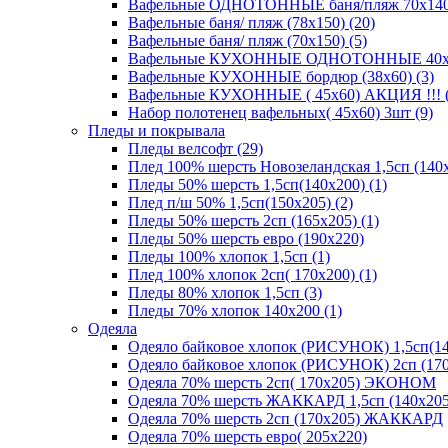
Вафельные ОДНОТОННЫЕ баня/пляж 70х140 (
Вафельные баня/ пляж (78х150) (20)
Вафельные баня/ пляж (70х150) (5)
Вафельные КУХОННЫЕ ОДНОТОННЫЕ 40х70(
Вафельные КУХОННЫЕ бордюр (38х60) (3)
Вафельные КУХОННЫЕ ( 45х60) АКЦИЯ !!! (
Набор полотенец вафельных( 45х60) 3шт (9)
Пледы и покрывала
Пледы велсофт (29)
Плед 100% шерсть Новозеландская 1,5сп (140х
Пледы 50% шерсть 1,5сп(140х200) (1)
Плед п/ш 50% 1,5сп(150х205) (2)
Пледы 50% шерсть 2сп (165х205) (1)
Пледы 50% шерсть евро (190х220)
Пледы 100% хлопок 1,5сп (1)
Плед 100% хлопок 2сп( 170х200) (1)
Пледы 80% хлопок 1,5сп (3)
Пледы 70% хлопок 140х200 (1)
Одеяла
Одеяло байковое хлопок (РИСУНОК) 1,5сп(14
Одеяло байковое хлопок (РИСУНОК) 2сп (170
Одеяла 70% шерсть 2сп( 170х205) ЭКОНОМ
Одеяла 70% шерсть ЖАККАРД 1,5сп (140х205
Одеяла 70% шерсть 2сп (170х205) ЖАККАРД
Одеяла 70% шерсть евро( 205х220)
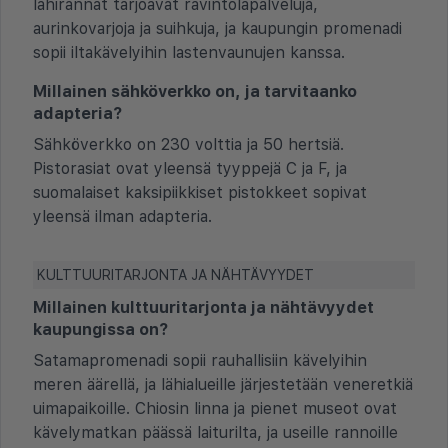
lähirannat tarjoavat ravintolapalveluja,
aurinkovarjoja ja suihkuja, ja kaupungin promenadi
sopii iltakävelyihin lastenvaunujen kanssa.
Millainen sähköverkko on, ja tarvitaanko
adapteria?
Sähköverkko on 230 volttia ja 50 hertsiä.
Pistorasiat ovat yleensä tyyppejä C ja F, ja
suomalaiset kaksipiikkiset pistokkeet sopivat
yleensä ilman adapteria.
KULTTUURITARJONTA JA NÄHTÄVYYDET
Millainen kulttuuritarjonta ja nähtävyydet
kaupungissa on?
Satamapromenadi sopii rauhallisiin kävelyihin
meren äärellä, ja lähialueille järjestetään veneretkiä
uimapaikoille. Chiosin linna ja pienet museot ovat
kävelymatkan päässä laiturilta, ja useille rannoille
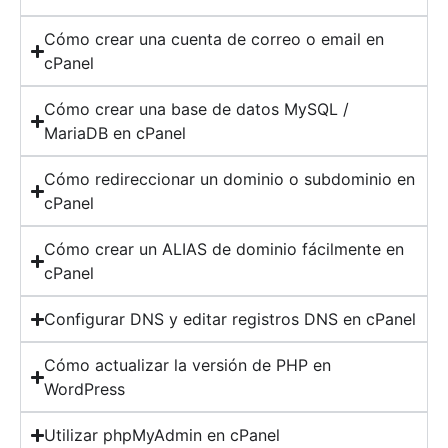
Cómo crear una cuenta de correo o email en
cPanel
Cómo crear una base de datos MySQL /
MariaDB en cPanel
Cómo redireccionar un dominio o subdominio en
cPanel
Cómo crear un ALIAS de dominio fácilmente en
cPanel
Configurar DNS y editar registros DNS en cPanel
Cómo actualizar la versión de PHP en
WordPress
Utilizar phpMyAdmin en cPanel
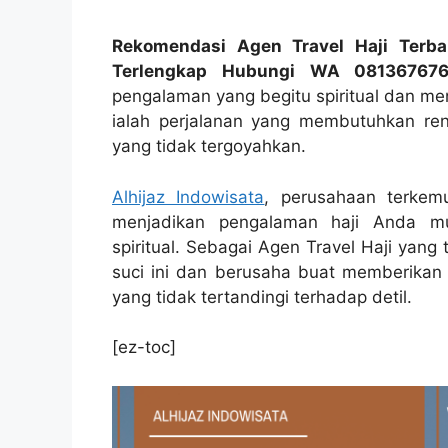
Rekomendasi Agen Travel Haji Terba
Terlengkap Hubungi WA 08136767
pengalaman yang begitu spiritual dan men
ialah perjalanan yang membutuhkan ren
yang tidak tergoyahkan.
Alhijaz Indowisata
, perusahaan terkemu
menjadikan pengalaman haji Anda mu
spiritual. Sebagai Agen Travel Haji yan
suci ini dan berusaha buat memberikan A
yang tidak tertandingi terhadap detil.
[ez-toc]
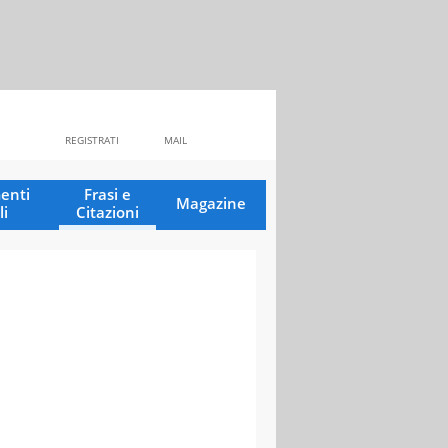
REGISTRATI
MAIL
enti
Frasi e
Magazine
li
Citazioni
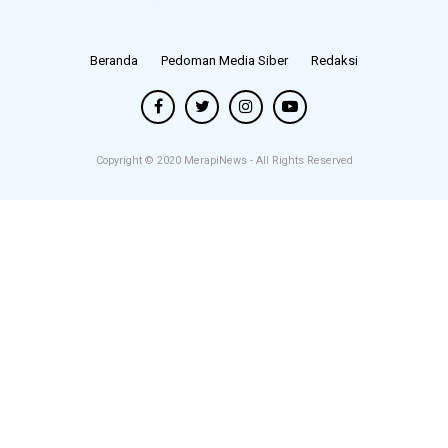
Beranda
Pedoman Media Siber
Redaksi
Copyright © 2020
MerapiNews
- All Rights Reserved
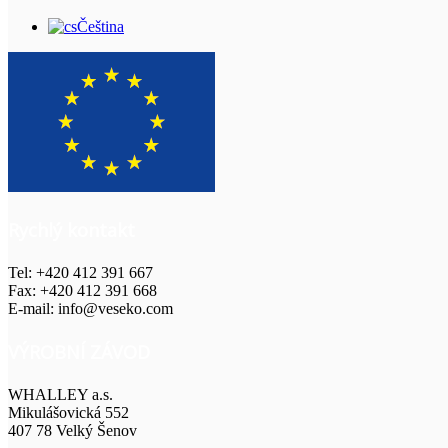
Čeština
Rychlý kontakt
Tel: +420 412 391 667
Fax: +420 412 391 668
E-mail: info@veseko.com
VÝROBNÍ ZÁVOD
WHALLEY a.s.
Mikulášovická 552
407 78 Velký Šenov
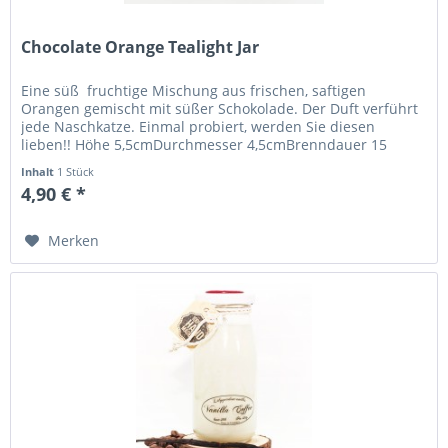
Chocolate Orange Tealight Jar
Eine süß  fruchtige Mischung aus frischen, saftigen
Orangen gemischt mit süßer Schokolade. Der Duft verführt
jede Naschkatze. Einmal probiert, werden Sie diesen
lieben!! Höhe 5,5cmDurchmesser 4,5cmBrenndauer 15
Stundenca. 35g...
Inhalt
1 Stück
4,90 € *
Merken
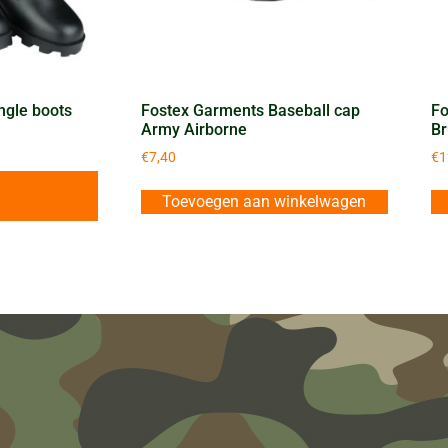
ngle boots
Fostex Garments Baseball cap
Fo
Army Airborne
Br
€
7,40
€
1
Toevoegen aan winkelwagen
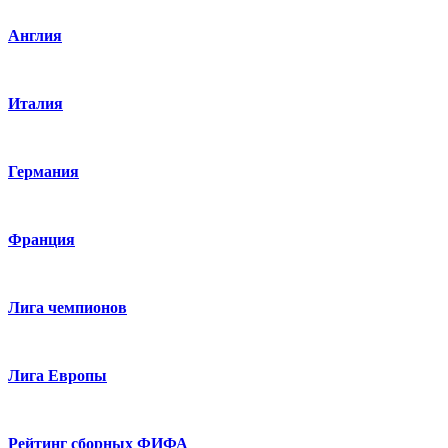
Англия
Италия
Германия
Франция
Лига чемпионов
Лига Европы
Рейтинг сборных ФИФА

+---+

Give only the lines from the one holding "Пледы велсофт (29)" through the one holding "Одеяло байковое хлопок (РИСУНОК) 2сп (170", each restated exactly as it appears above.

Пледы велсофт (29)
Плед 100% шерсть Новозеландская 1,5сп (140х
Пледы 50% шерсть 1,5сп(140х200) (1)
Плед п/ш 50% 1,5сп(150х205) (2)
Пледы 50% шерсть 2сп (165х205) (1)
Пледы 50% шерсть евро (190х220)
Пледы 100% хлопок 1,5сп (1)
Плед 100% хлопок 2сп( 170х200) (1)
Пледы 80% хлопок 1,5сп (3)
Пледы 70% хлопок 140х200 (1)
Одеяла
Одеяло байковое хлопок (РИСУНОК) 1,5сп(14
Одеяло байковое хлопок (РИСУНОК) 2сп (170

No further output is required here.